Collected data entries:
# # # #
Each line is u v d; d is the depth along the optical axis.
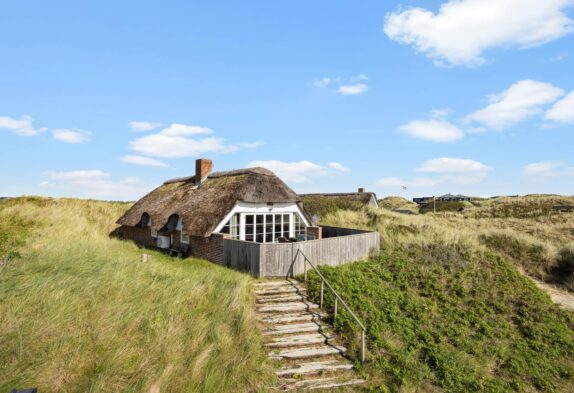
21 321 7.32
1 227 16.72
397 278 13.65
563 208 37.03
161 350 7.29
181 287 10.00
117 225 24.42
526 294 13.69
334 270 13.03
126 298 9.08
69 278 9.63
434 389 7.89
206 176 20.59
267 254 12.20
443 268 15.02
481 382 8.45
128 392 6.08
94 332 7.40
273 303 10.47
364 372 7.95
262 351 8.19
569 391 8.73
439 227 23.22
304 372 7.75
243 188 16.17
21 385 5.82
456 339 10.12
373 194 40.97
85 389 6.01
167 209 19.19
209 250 14.80
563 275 17.03
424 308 11.57
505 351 10.00
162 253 17.08
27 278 9.34
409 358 8.66
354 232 18.38
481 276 14.68
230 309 9.16
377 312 10.51
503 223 30.31
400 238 19.38
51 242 14.59
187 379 6.68
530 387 8.72
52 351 6.67
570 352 10.32
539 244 19.84
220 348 7.64
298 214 18.73
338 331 9.45
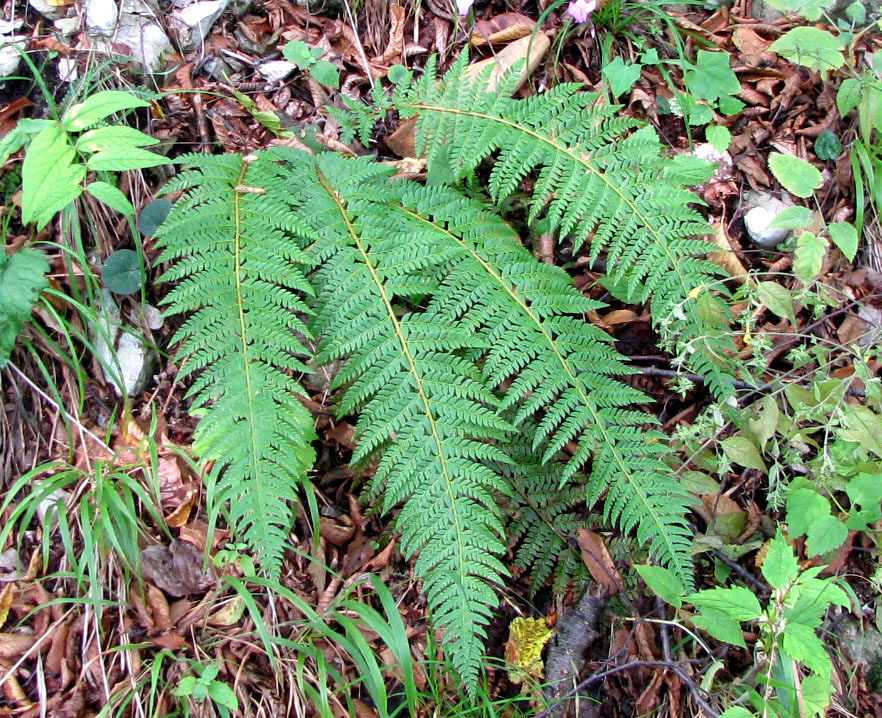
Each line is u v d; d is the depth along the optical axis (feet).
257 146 3.35
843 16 3.77
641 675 2.90
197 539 2.90
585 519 3.04
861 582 3.12
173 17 3.39
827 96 3.65
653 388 3.28
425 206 3.02
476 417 2.64
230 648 2.82
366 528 3.04
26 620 2.78
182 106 3.32
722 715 2.38
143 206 3.17
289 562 2.96
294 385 2.61
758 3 3.82
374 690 2.67
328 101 3.49
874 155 3.51
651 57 3.44
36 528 2.89
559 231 3.38
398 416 2.64
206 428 2.55
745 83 3.68
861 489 2.78
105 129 2.78
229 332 2.64
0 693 2.68
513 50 3.53
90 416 3.02
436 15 3.66
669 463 3.07
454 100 3.16
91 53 3.22
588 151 3.05
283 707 2.76
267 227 2.81
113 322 3.01
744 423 3.02
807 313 3.38
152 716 2.64
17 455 2.96
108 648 2.77
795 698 2.54
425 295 3.12
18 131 2.86
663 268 2.91
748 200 3.51
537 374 2.73
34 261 2.78
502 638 2.96
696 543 3.02
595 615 2.96
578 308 2.84
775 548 2.50
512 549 3.07
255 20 3.53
# # # #
YOUR INSTRUCTIONS:
Repeat only the stretch of lines starting at the one containing "283 707 2.76" and running to the final line of the entries above.

ANSWER SPACE:
283 707 2.76
267 227 2.81
113 322 3.01
744 423 3.02
807 313 3.38
152 716 2.64
17 455 2.96
108 648 2.77
795 698 2.54
425 295 3.12
18 131 2.86
663 268 2.91
748 200 3.51
537 374 2.73
34 261 2.78
502 638 2.96
696 543 3.02
595 615 2.96
578 308 2.84
775 548 2.50
512 549 3.07
255 20 3.53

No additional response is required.